Dès le commencement de l’assaut, les autorités civiles et les notables s’étaient réunis à l’hôtel-de-ville, dans l’intention d’aller au-devant des alliés dès que la première colonne de troupes se présenta sur la place Neuve, les alcades s’avancèrent avec empressement, embrassèrent le commandant, et mirent à sa disposition toutes les ressources de la ville ; puis, se frayant un chemin au milieu des cadavres, ils se dirigèrent vers la brèche. Déjà sur ce trajet ils durent avoir de cruels pressentimens. Le capitaine anglais qui commandait aux portes insulta l’un d’eux et le menaça de son sabre[2]. Enfin, arrivés à la brèche, ils y rencontrèrent le major-général Hay, qui les accueillit avec bienveillance, et leur donna une garde pour faire respecter l’hôtel-de-ville.

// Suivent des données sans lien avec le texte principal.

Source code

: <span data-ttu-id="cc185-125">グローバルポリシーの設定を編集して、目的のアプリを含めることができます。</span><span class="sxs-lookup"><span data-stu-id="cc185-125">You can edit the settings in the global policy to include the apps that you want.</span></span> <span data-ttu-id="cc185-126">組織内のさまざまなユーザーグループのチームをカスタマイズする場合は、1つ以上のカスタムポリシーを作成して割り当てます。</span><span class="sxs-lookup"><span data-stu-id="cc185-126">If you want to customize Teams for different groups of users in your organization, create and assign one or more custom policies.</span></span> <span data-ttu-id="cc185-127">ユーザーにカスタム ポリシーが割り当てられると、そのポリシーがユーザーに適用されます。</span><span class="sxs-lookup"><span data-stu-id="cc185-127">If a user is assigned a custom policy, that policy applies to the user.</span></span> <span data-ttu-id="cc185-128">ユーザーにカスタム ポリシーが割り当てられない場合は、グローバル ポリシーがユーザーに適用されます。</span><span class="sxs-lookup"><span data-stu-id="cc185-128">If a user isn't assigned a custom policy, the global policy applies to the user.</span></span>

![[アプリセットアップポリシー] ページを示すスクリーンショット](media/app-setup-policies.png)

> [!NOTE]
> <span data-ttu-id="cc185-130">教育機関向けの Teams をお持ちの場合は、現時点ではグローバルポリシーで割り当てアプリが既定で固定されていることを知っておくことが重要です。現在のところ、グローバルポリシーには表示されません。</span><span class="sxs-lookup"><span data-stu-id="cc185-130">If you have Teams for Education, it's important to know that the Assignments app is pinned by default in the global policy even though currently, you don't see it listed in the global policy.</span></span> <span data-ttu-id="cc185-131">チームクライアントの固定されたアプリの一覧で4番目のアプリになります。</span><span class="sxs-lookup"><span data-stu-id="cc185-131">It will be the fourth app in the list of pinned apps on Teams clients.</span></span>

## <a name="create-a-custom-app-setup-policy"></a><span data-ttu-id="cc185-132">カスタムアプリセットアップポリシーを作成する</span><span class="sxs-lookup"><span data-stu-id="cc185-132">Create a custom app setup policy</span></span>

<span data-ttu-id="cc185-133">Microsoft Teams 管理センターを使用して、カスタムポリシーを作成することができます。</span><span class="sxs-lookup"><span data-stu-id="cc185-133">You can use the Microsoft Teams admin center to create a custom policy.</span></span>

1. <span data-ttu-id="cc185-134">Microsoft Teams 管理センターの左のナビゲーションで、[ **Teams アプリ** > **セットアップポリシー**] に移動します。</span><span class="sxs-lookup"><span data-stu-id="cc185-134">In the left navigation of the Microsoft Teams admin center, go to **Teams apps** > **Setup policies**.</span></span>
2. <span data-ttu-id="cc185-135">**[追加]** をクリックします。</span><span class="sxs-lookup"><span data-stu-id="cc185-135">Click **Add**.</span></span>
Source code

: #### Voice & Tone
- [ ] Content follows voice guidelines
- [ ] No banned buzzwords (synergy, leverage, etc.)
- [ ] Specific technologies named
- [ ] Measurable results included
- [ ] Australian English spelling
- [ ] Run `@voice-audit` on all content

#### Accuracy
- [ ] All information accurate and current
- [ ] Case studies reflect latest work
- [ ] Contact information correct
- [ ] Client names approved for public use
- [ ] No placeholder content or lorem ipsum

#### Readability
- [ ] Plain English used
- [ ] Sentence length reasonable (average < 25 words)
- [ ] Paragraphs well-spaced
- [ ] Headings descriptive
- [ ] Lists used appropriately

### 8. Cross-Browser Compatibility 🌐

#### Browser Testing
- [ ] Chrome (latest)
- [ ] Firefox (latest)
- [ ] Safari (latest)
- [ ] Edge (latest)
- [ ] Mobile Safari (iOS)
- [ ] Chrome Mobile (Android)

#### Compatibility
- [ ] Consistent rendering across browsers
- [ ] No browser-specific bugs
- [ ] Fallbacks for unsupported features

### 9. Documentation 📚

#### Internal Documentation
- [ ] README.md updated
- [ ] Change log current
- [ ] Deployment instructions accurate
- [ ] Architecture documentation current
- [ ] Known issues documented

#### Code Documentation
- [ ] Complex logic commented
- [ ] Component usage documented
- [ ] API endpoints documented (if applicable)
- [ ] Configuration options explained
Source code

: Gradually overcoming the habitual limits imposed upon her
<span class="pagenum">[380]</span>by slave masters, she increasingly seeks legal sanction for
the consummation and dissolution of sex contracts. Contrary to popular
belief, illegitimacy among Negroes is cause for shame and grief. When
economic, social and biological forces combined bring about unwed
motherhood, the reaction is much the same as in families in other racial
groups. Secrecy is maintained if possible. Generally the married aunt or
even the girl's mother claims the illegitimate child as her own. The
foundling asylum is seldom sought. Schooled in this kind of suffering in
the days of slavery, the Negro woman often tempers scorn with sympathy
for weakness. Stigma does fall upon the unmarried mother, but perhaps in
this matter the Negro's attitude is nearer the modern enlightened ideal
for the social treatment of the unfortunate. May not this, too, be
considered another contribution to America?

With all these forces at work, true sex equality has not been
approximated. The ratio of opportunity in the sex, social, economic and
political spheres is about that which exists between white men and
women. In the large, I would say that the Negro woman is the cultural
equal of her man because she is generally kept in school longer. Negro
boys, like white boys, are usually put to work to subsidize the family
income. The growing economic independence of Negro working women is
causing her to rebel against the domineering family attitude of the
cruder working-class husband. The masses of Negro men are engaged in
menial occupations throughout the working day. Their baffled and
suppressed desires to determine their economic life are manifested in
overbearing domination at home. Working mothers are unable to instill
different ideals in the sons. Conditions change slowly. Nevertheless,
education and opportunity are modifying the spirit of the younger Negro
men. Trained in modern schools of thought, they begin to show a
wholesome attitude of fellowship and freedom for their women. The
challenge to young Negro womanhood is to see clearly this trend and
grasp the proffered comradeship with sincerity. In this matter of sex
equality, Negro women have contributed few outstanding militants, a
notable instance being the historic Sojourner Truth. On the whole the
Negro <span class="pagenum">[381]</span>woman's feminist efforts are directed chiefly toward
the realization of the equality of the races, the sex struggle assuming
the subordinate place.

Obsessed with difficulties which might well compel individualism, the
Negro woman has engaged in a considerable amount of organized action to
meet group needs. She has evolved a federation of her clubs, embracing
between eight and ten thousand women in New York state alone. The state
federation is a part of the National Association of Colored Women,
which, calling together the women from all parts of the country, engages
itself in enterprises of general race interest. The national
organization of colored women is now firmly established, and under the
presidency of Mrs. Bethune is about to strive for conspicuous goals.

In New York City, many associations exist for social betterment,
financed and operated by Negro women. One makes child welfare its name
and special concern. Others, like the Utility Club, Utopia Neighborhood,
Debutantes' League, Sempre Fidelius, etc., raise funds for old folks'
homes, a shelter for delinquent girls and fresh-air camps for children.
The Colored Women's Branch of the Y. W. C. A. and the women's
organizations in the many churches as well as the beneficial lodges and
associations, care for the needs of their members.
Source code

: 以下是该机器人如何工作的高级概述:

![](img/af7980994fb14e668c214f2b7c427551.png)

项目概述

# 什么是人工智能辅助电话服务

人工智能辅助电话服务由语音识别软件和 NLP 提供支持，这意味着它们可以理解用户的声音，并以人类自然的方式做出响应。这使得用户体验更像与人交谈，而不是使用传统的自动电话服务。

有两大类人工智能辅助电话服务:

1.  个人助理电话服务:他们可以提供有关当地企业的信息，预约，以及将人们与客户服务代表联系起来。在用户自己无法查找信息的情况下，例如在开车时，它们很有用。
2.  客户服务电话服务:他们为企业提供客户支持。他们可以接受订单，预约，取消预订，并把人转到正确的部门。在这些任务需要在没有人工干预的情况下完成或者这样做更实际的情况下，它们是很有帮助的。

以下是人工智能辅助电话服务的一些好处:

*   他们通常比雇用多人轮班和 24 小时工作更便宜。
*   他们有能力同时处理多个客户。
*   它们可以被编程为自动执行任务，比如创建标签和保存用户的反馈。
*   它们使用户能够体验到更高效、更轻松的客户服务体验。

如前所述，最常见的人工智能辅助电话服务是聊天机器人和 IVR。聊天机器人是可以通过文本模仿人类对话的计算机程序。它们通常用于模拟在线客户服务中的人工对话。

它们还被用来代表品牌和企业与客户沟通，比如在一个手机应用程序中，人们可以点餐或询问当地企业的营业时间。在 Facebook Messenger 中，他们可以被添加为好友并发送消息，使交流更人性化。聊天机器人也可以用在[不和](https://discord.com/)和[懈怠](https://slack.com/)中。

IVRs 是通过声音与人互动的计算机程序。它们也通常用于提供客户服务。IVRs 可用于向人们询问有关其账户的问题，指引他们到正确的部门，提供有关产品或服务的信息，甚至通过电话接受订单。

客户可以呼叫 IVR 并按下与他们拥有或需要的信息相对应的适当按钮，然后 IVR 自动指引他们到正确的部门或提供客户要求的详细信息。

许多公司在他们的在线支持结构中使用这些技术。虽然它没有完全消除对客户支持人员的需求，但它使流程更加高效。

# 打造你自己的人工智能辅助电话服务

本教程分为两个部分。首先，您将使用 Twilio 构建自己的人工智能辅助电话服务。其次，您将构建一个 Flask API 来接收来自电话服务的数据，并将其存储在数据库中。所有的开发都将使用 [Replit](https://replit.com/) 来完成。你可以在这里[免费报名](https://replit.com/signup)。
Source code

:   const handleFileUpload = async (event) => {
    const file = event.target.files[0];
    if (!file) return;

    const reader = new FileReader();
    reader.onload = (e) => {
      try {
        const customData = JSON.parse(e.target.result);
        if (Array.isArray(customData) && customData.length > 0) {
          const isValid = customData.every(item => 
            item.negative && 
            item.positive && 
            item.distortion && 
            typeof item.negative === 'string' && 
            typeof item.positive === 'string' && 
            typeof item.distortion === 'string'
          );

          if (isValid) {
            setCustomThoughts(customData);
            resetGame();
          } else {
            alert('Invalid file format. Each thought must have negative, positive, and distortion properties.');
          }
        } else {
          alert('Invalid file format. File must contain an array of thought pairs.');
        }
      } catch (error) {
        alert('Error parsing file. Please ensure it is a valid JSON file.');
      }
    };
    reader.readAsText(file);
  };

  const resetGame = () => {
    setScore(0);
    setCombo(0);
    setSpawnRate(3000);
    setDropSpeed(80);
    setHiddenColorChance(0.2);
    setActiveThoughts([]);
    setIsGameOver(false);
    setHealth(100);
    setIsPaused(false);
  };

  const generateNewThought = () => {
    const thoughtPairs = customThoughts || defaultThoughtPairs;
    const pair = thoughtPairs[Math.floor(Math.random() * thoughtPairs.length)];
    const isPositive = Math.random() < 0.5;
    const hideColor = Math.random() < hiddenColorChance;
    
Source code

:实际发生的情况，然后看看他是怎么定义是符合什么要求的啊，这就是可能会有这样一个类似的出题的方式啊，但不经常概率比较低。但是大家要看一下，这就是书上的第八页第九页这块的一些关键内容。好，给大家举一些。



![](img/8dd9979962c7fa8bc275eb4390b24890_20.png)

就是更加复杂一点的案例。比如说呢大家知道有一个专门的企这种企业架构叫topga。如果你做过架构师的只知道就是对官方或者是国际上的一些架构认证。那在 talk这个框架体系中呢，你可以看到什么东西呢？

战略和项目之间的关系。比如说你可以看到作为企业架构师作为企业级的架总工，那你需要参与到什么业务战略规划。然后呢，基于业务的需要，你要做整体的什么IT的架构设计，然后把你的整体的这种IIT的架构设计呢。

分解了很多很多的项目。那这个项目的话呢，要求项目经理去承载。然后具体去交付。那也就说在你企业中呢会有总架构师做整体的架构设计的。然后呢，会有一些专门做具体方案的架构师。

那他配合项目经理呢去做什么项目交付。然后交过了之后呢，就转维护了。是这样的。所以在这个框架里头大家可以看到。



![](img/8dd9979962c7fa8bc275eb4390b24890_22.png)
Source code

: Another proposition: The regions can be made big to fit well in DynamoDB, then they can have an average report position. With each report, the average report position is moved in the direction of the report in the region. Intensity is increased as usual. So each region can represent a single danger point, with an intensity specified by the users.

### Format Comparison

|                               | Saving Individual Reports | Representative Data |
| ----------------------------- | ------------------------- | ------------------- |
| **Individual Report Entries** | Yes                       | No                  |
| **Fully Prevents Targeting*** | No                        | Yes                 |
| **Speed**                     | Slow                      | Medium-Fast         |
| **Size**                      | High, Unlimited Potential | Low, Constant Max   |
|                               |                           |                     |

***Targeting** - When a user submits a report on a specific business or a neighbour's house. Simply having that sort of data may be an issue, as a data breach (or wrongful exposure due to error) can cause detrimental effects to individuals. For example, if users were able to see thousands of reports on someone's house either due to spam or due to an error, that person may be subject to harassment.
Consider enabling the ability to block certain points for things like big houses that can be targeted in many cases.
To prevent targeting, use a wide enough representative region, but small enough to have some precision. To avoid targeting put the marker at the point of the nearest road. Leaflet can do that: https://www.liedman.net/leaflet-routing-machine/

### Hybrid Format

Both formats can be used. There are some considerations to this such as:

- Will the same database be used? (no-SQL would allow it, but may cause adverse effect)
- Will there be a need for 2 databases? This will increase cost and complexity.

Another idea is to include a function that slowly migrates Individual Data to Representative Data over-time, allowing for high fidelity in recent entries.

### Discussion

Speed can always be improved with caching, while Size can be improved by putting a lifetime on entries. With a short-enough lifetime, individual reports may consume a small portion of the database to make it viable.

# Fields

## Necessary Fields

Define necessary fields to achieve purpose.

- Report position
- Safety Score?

Cette apparence de protection ne devait être que momentanée. Pendant que les Français se retranchaient paisiblement dans la citadelle et aux abords du mont Orgullo, pendant qu’on négligeait, à leur égard jusqu’aux plus simples précautions indiquées par l’art militaire, Saint-Sébastien était mis à sac par ses prétendus libérateurs. Une soldatesque effrénée, et que pas un officier ne tenta d’arrêter, pillait les maisons, massacrait les habitans, outrageait l’épouse sous les yeux de son époux, la fille sous les yeux de sa mère. Ici le manifeste signale des actes d’une barbarie atroce[3]. Enfin, l’incendie vint couronner dignement ces effroyables scènes. Dans la soirée, les soldats anglais et portugais mirent le feu à une maison de la Grand’Rue, puis sur d’autres points encore,

  1. « Los pamuelos que se tremolaban a las ventanas y balcones al propio tiempo que se asomaban las gentes a solemnizar el triumfo, eran claras muestras del afecto con que se recibia a los aliados : pero insensibles estos a tan tiernas y decididas demostraciones, conrresponden con fusilazos a las mismas ventanas y balcones de donde les felicitaban y en que perecieron muchos victimas de la efusion de su amor a la patria » (Manifesto.)
  2. « Pero autos de llegar a ella y averiguar en donde se hallaba el general, fue insultado y amenazado con el sable por et capitan Ingles de la guardia de la puerta uno de los alcades. »
  3. « Una desgraciada joven ve a su madre muerta violentamente y sobre aquel amado cadaver sufre los lubricos insultos de una vestida fiera en figura humana. Otra desgraciada muchacha cujos lastimosos gritos se sitieron en la esquiva de la calle de San-Geronimo, fue vida quando rayo el dia, rodeada de soldados, muerta, atada a una barrica, enteramente desnuda, ensangrentada, y con una bayoneta atraversada por cieta parte del cuerpo que el pudor no permite nombrar. » (Manifesto.)